When Elizabeth Kenny, a Queensland nurse, began to advocate a different approach – gentle massage and hot compresses – the medical establishment was outraged. How could a mere nurse know better than them? A Royal Commission found that her treatments were ineffective. The evidence, however, consisted chiefly of 'expert opinions'. Moreover, the evidence for orthodox treatment was no more compelling. It seems extraordinary now that randomised control trials were not conducted before dogmatic conclusions were drawn, but this appears to have been the case. Kenny's approach won support, however, especially in the United States, where she became a national hero. Without evidence, we cannot know the exact rights and wrongs of this debate. What can be stated is that Kenny nurses routinely showed more warmth and sympathy to patients, their treatment involved far less pain and discomfort, and they encouraged people to help themselves. Eventually, these principles were integrated into orthodox treatment, but still the epidemics returned. It was the long game of the researchers which eventually triumphed with a vaccine, but it was a task that took decades.

Polio picSister Kenny and Kenny nurses at Hampton Convalescent Hospital, Victoria, 1938 (State Library of Victoria)

The polio virus is the essence of a living organism: a single strand of genetic material.
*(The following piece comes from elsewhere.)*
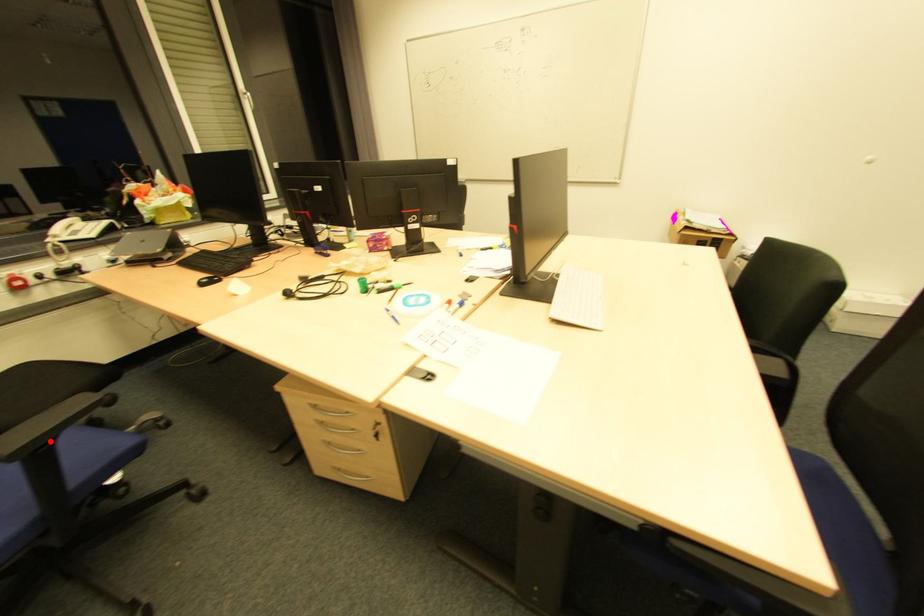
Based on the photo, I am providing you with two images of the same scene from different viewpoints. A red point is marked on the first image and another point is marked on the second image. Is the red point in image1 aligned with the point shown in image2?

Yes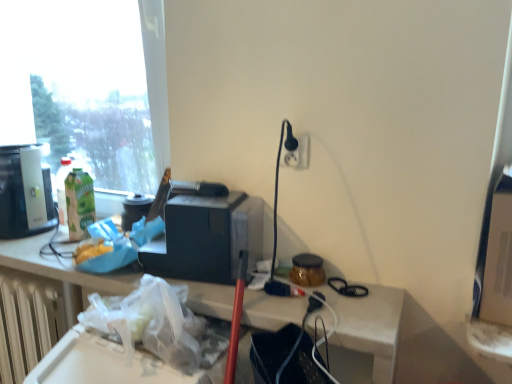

Over a thousand million would fit into a cubic centimetre. Work in Macfarlane Burnet's laboratory in Melbourne and at centres in the United States eventually established that transmission was by ingestion of minute faecal particles, as might easily happen in a swimming pool. A shocking discovery was the ratio of those who developed symptoms to carriers. For the 5,000 or so diagnosed in the 1951 epidemic, nearly half a million Australians were actually infected in a population of eight million. After much trial and error, two effective vaccines were developed in the 1950s, by Jonas Salk and Albert Sabin, and these were rapidly taken up around the world. (The errors, it should be said, included Salk using handicapped children in an institution as guinea pigs.)

Highley tells a complex story well, drawing many threads into a rich, coherent narrative. Polio has been eliminated in much of the world but remains endemic in areas of Asia and sub-Saharan Africa. A challenge in these regions is the belief that vaccination is an American plot to kill Muslim children. Medical teams have been murdered in Pakistan by the Taliban, leading to suspension of the program there. The irrational denial of the benefits of immunisation is not limited to remote tribal areas, unfortunately. Opposition to vaccination in general is growing in Australia, with rates dropping in some of the most affluent suburbs in the country. Who would have guessed during the era of great epidemics that human irrationality would turn out to be a willing accomplice to disease and death? We are a strange species indeed.